===== Data section
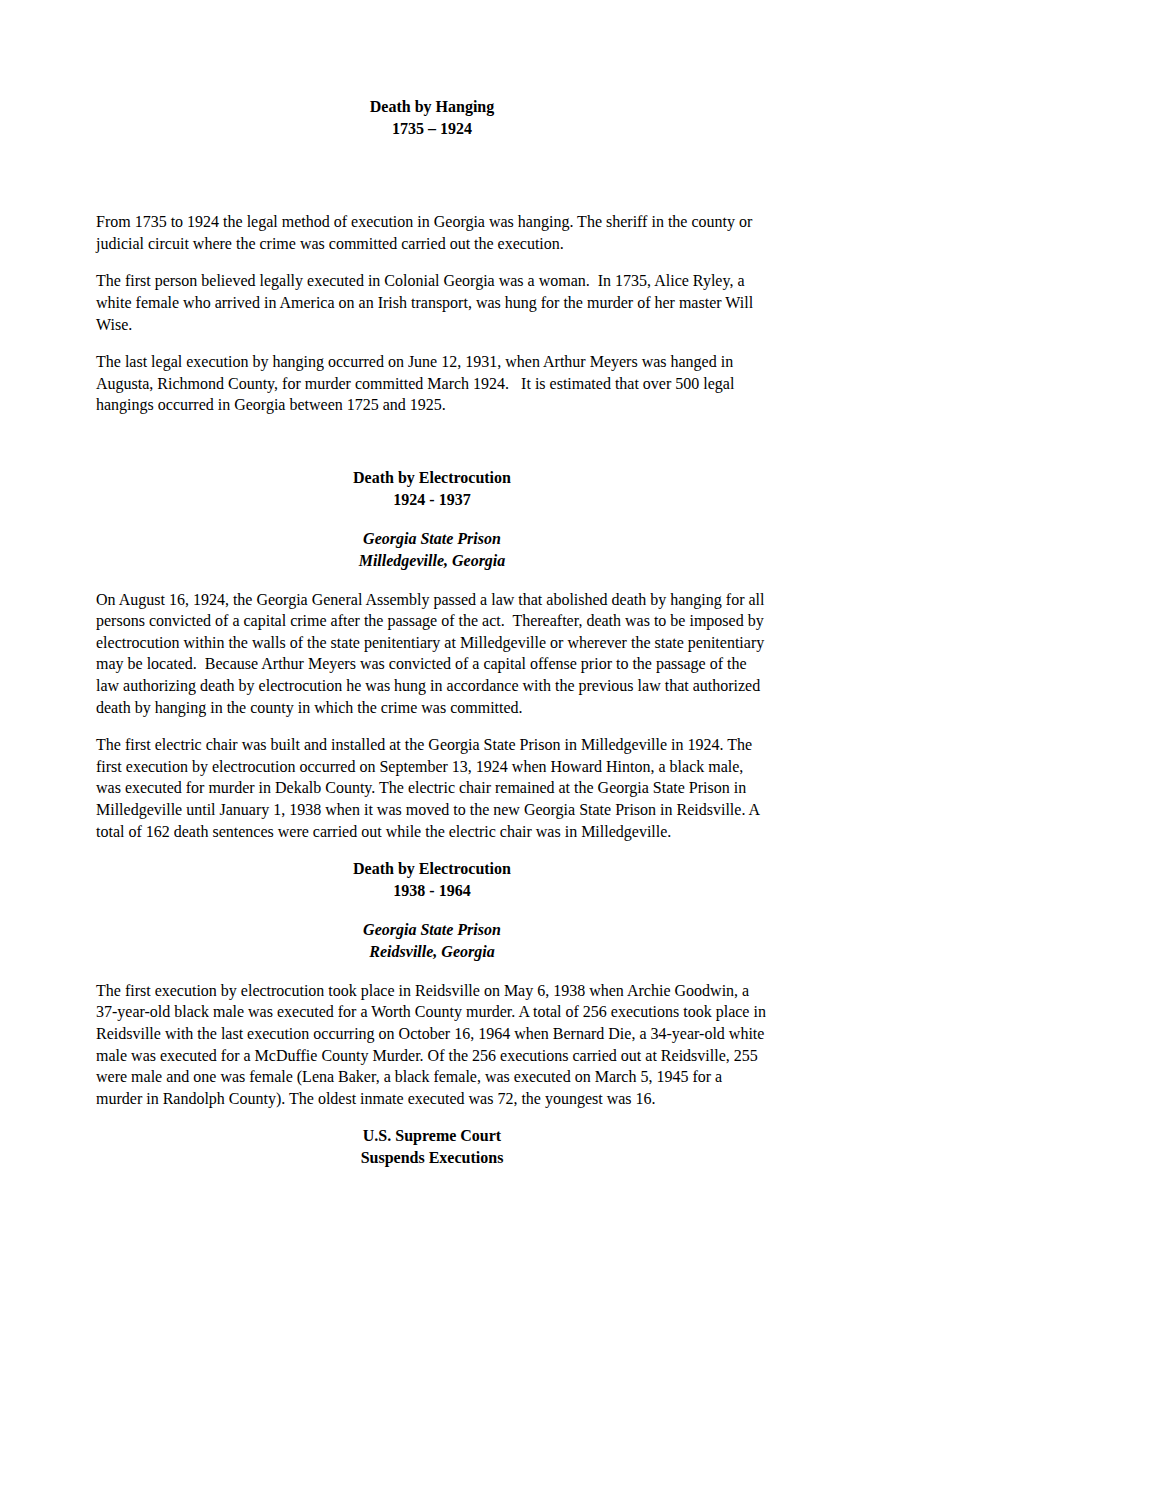Death by Hanging
1735 – 1924
From 1735 to 1924 the legal method of execution in Georgia was hanging. The sheriff in the county or judicial circuit where the crime was committed carried out the execution.
The first person believed legally executed in Colonial Georgia was a woman. In 1735, Alice Ryley, a white female who arrived in America on an Irish transport, was hung for the murder of her master Will Wise.
The last legal execution by hanging occurred on June 12, 1931, when Arthur Meyers was hanged in Augusta, Richmond County, for murder committed March 1924. It is estimated that over 500 legal hangings occurred in Georgia between 1725 and 1925.
Death by Electrocution
1924 - 1937
Georgia State Prison
Milledgeville, Georgia
On August 16, 1924, the Georgia General Assembly passed a law that abolished death by hanging for all persons convicted of a capital crime after the passage of the act. Thereafter, death was to be imposed by electrocution within the walls of the state penitentiary at Milledgeville or wherever the state penitentiary may be located. Because Arthur Meyers was convicted of a capital offense prior to the passage of the law authorizing death by electrocution he was hung in accordance with the previous law that authorized death by hanging in the county in which the crime was committed.
The first electric chair was built and installed at the Georgia State Prison in Milledgeville in 1924. The first execution by electrocution occurred on September 13, 1924 when Howard Hinton, a black male, was executed for murder in Dekalb County. The electric chair remained at the Georgia State Prison in Milledgeville until January 1, 1938 when it was moved to the new Georgia State Prison in Reidsville. A total of 162 death sentences were carried out while the electric chair was in Milledgeville.
Death by Electrocution
1938 - 1964
Georgia State Prison
Reidsville, Georgia
The first execution by electrocution took place in Reidsville on May 6, 1938 when Archie Goodwin, a 37-year-old black male was executed for a Worth County murder. A total of 256 executions took place in Reidsville with the last execution occurring on October 16, 1964 when Bernard Die, a 34-year-old white male was executed for a McDuffie County Murder. Of the 256 executions carried out at Reidsville, 255 were male and one was female (Lena Baker, a black female, was executed on March 5, 1945 for a murder in Randolph County). The oldest inmate executed was 72, the youngest was 16.
U.S. Supreme Court
Suspends Executions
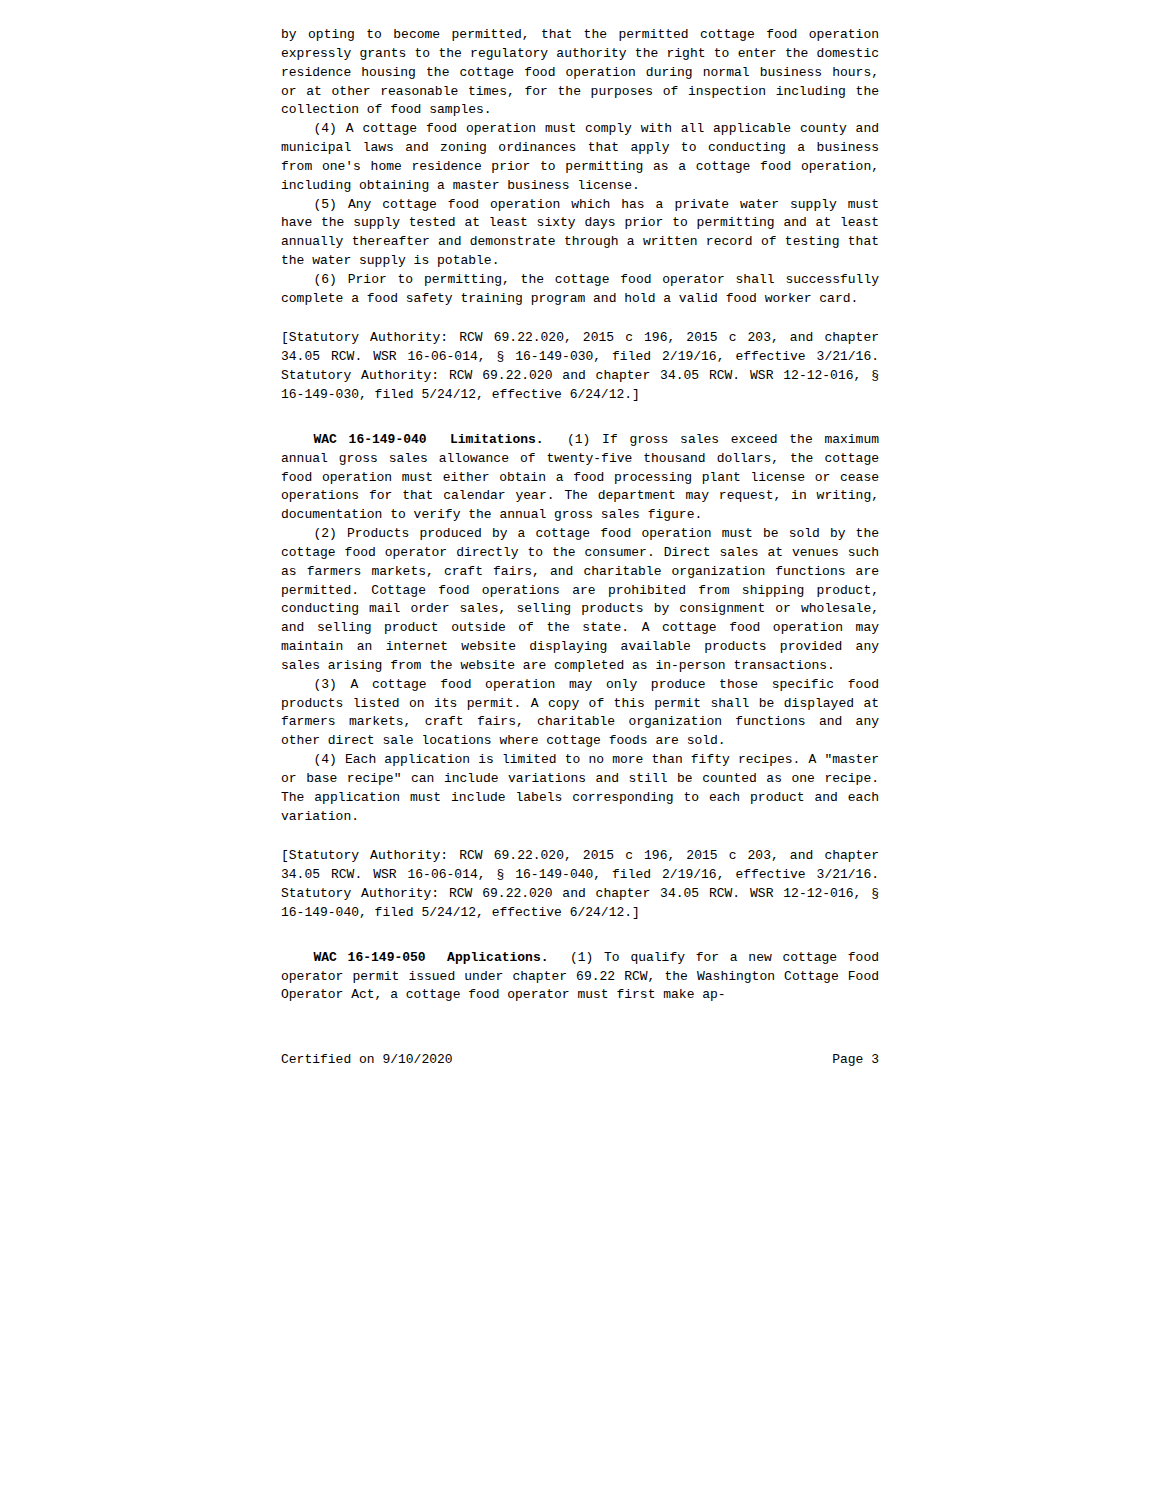by opting to become permitted, that the permitted cottage food operation expressly grants to the regulatory authority the right to enter the domestic residence housing the cottage food operation during normal business hours, or at other reasonable times, for the purposes of inspection including the collection of food samples.
(4) A cottage food operation must comply with all applicable county and municipal laws and zoning ordinances that apply to conducting a business from one's home residence prior to permitting as a cottage food operation, including obtaining a master business license.
(5) Any cottage food operation which has a private water supply must have the supply tested at least sixty days prior to permitting and at least annually thereafter and demonstrate through a written record of testing that the water supply is potable.
(6) Prior to permitting, the cottage food operator shall successfully complete a food safety training program and hold a valid food worker card.
[Statutory Authority: RCW 69.22.020, 2015 c 196, 2015 c 203, and chapter 34.05 RCW. WSR 16-06-014, § 16-149-030, filed 2/19/16, effective 3/21/16. Statutory Authority: RCW 69.22.020 and chapter 34.05 RCW. WSR 12-12-016, § 16-149-030, filed 5/24/12, effective 6/24/12.]
WAC 16-149-040 Limitations. (1) If gross sales exceed the maximum annual gross sales allowance of twenty-five thousand dollars, the cottage food operation must either obtain a food processing plant license or cease operations for that calendar year. The department may request, in writing, documentation to verify the annual gross sales figure.
(2) Products produced by a cottage food operation must be sold by the cottage food operator directly to the consumer. Direct sales at venues such as farmers markets, craft fairs, and charitable organization functions are permitted. Cottage food operations are prohibited from shipping product, conducting mail order sales, selling products by consignment or wholesale, and selling product outside of the state. A cottage food operation may maintain an internet website displaying available products provided any sales arising from the website are completed as in-person transactions.
(3) A cottage food operation may only produce those specific food products listed on its permit. A copy of this permit shall be displayed at farmers markets, craft fairs, charitable organization functions and any other direct sale locations where cottage foods are sold.
(4) Each application is limited to no more than fifty recipes. A "master or base recipe" can include variations and still be counted as one recipe. The application must include labels corresponding to each product and each variation.
[Statutory Authority: RCW 69.22.020, 2015 c 196, 2015 c 203, and chapter 34.05 RCW. WSR 16-06-014, § 16-149-040, filed 2/19/16, effective 3/21/16. Statutory Authority: RCW 69.22.020 and chapter 34.05 RCW. WSR 12-12-016, § 16-149-040, filed 5/24/12, effective 6/24/12.]
WAC 16-149-050 Applications. (1) To qualify for a new cottage food operator permit issued under chapter 69.22 RCW, the Washington Cottage Food Operator Act, a cottage food operator must first make ap-
Certified on 9/10/2020 Page 3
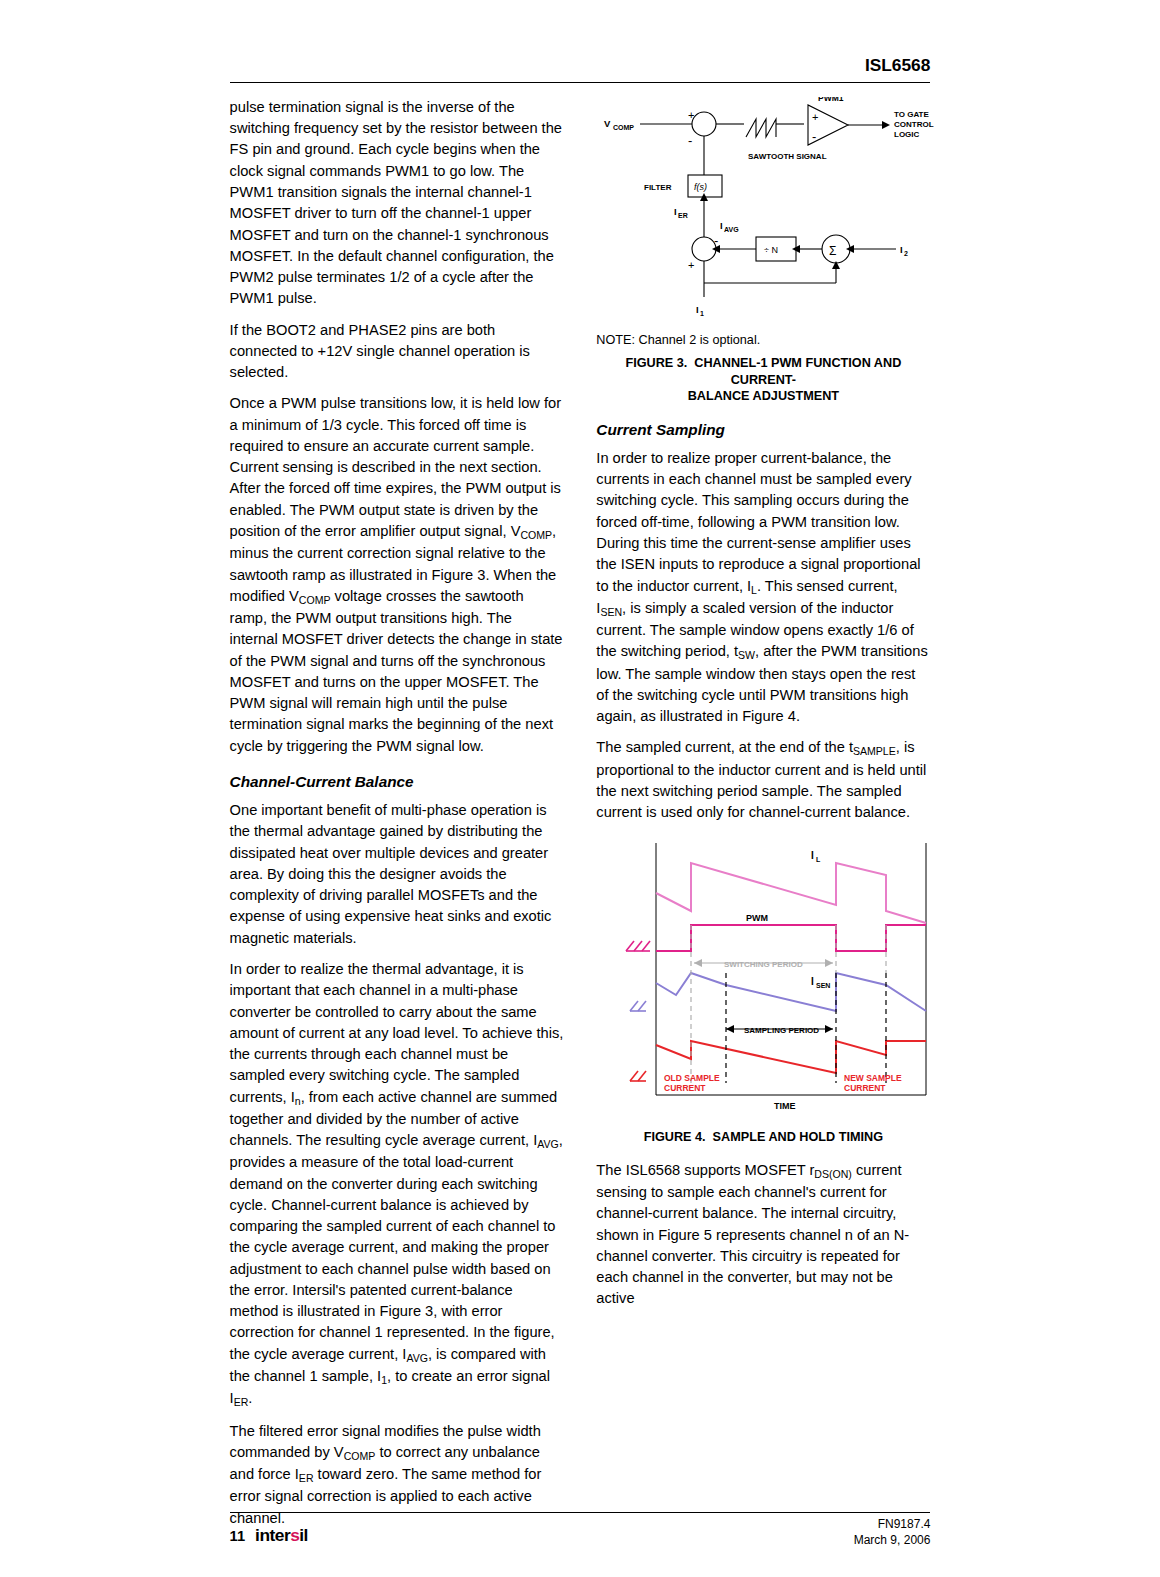ISL6568
pulse termination signal is the inverse of the switching frequency set by the resistor between the FS pin and ground. Each cycle begins when the clock signal commands PWM1 to go low. The PWM1 transition signals the internal channel-1 MOSFET driver to turn off the channel-1 upper MOSFET and turn on the channel-1 synchronous MOSFET. In the default channel configuration, the PWM2 pulse terminates 1/2 of a cycle after the PWM1 pulse.
If the BOOT2 and PHASE2 pins are both connected to +12V single channel operation is selected.
Once a PWM pulse transitions low, it is held low for a minimum of 1/3 cycle. This forced off time is required to ensure an accurate current sample. Current sensing is described in the next section. After the forced off time expires, the PWM output is enabled. The PWM output state is driven by the position of the error amplifier output signal, VCOMP, minus the current correction signal relative to the sawtooth ramp as illustrated in Figure 3. When the modified VCOMP voltage crosses the sawtooth ramp, the PWM output transitions high. The internal MOSFET driver detects the change in state of the PWM signal and turns off the synchronous MOSFET and turns on the upper MOSFET. The PWM signal will remain high until the pulse termination signal marks the beginning of the next cycle by triggering the PWM signal low.
Channel-Current Balance
One important benefit of multi-phase operation is the thermal advantage gained by distributing the dissipated heat over multiple devices and greater area. By doing this the designer avoids the complexity of driving parallel MOSFETs and the expense of using expensive heat sinks and exotic magnetic materials.
In order to realize the thermal advantage, it is important that each channel in a multi-phase converter be controlled to carry about the same amount of current at any load level. To achieve this, the currents through each channel must be sampled every switching cycle. The sampled currents, In, from each active channel are summed together and divided by the number of active channels. The resulting cycle average current, IAVG, provides a measure of the total load-current demand on the converter during each switching cycle. Channel-current balance is achieved by comparing the sampled current of each channel to the cycle average current, and making the proper adjustment to each channel pulse width based on the error. Intersil's patented current-balance method is illustrated in Figure 3, with error correction for channel 1 represented. In the figure, the cycle average current, IAVG, is compared with the channel 1 sample, I1, to create an error signal IER.
The filtered error signal modifies the pulse width commanded by VCOMP to correct any unbalance and force IER toward zero. The same method for error signal correction is applied to each active channel.
V COMP + - + - PWM1 TO GATE CONTROL LOGIC SAWTOOTH SIGNAL f(s) FILTER I ER - + I AVG ÷ N Σ I 2 I 1
NOTE: Channel 2 is optional.
FIGURE 3. CHANNEL-1 PWM FUNCTION AND CURRENT-
BALANCE ADJUSTMENT
Current Sampling
In order to realize proper current-balance, the currents in each channel must be sampled every switching cycle. This sampling occurs during the forced off-time, following a PWM transition low. During this time the current-sense amplifier uses the ISEN inputs to reproduce a signal proportional to the inductor current, IL. This sensed current, ISEN, is simply a scaled version of the inductor current. The sample window opens exactly 1/6 of the switching period, tSW, after the PWM transitions low. The sample window then stays open the rest of the switching cycle until PWM transitions high again, as illustrated in Figure 4.
The sampled current, at the end of the tSAMPLE, is proportional to the inductor current and is held until the next switching period sample. The sampled current is used only for channel-current balance.
I L PWM SWITCHING PERIOD I SEN SAMPLING PERIOD OLD SAMPLE CURRENT NEW SAMPLE CURRENT TIME
FIGURE 4. SAMPLE AND HOLD TIMING
The ISL6568 supports MOSFET rDS(ON) current sensing to sample each channel's current for channel-current balance. The internal circuitry, shown in Figure 5 represents channel n of an N-channel converter. This circuitry is repeated for each channel in the converter, but may not be active
11 intersil
FN9187.4
March 9, 2006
==========
» What the task requires
Could you repeat, exactly and with nothing else, the lines from the first line of the records through the line containing "From 1735 to"? Leave out the pictures.

» Problem solution
Death by Hanging
1735 – 1924
From 1735 to 1924 the legal method of execution in Georgia was hanging. The sheriff in the county or judicial circuit where the crime was committed carried out the execution.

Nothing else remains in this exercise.